*What you have to do*.
If a line of the data below holds the word "click", list it.

*Task inputs*.
----------

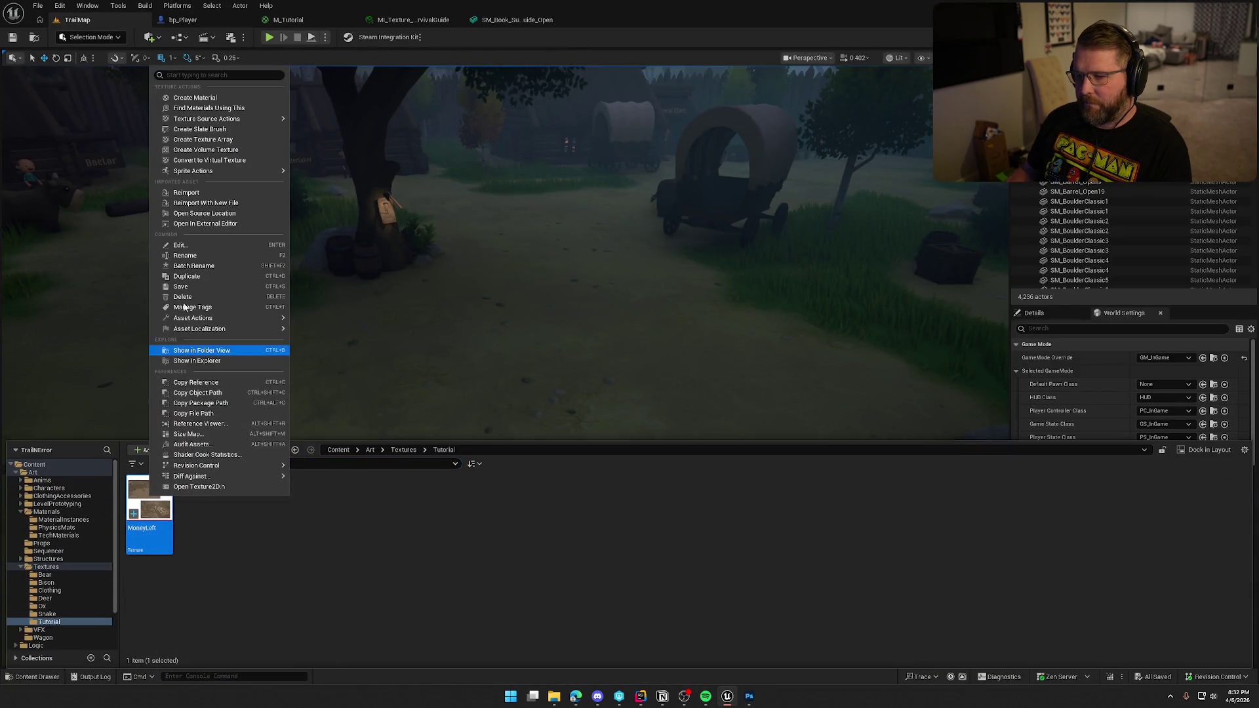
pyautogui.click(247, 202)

----------

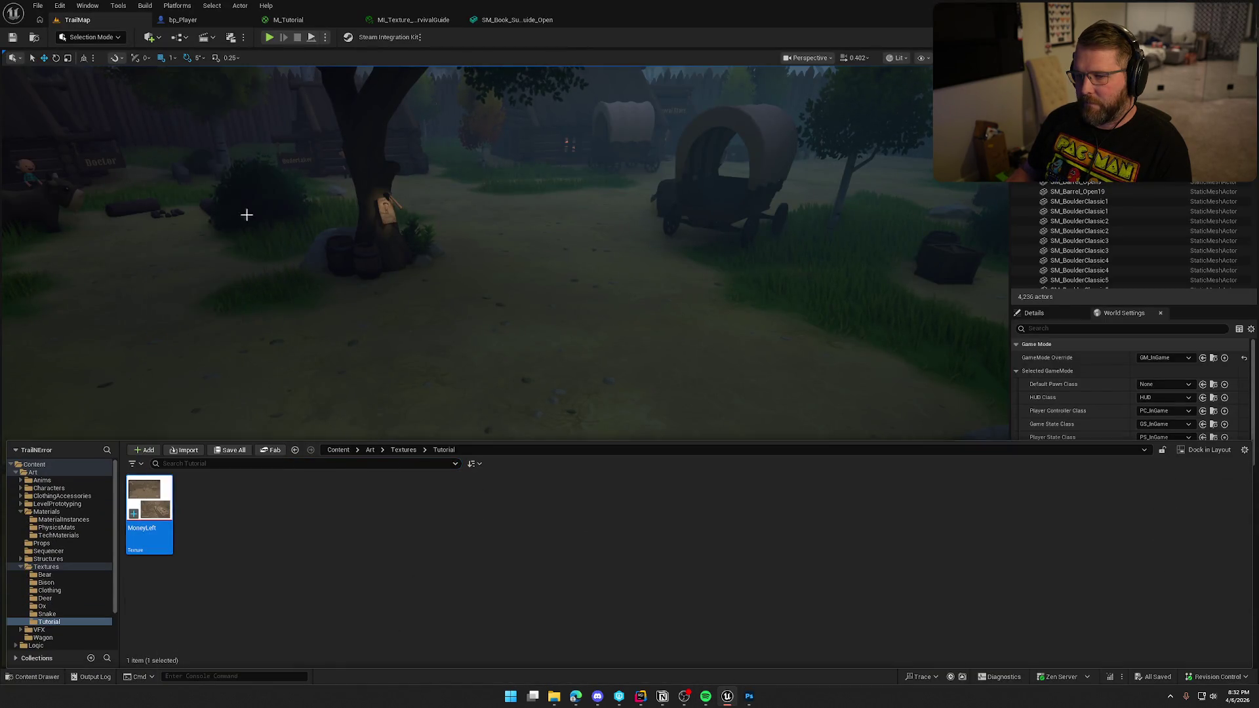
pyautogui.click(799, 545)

----------

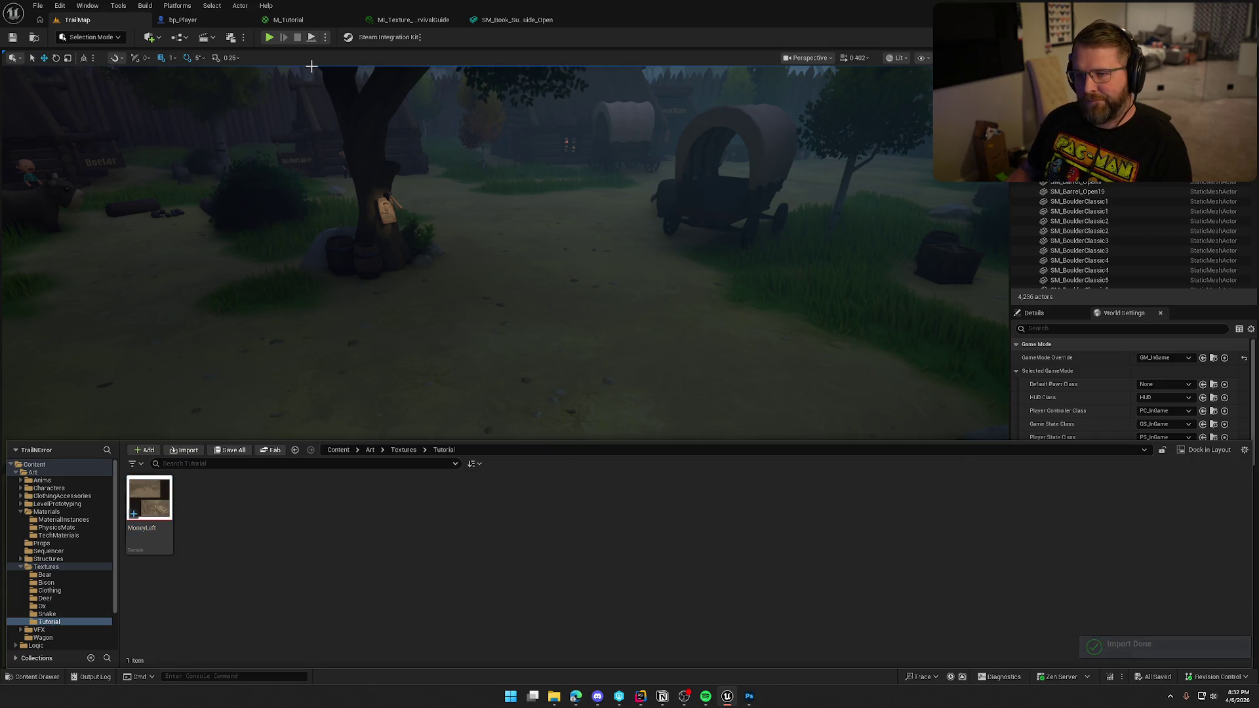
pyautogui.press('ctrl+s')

----------

*Task solution*.
pyautogui.click(247, 202)
pyautogui.click(799, 545)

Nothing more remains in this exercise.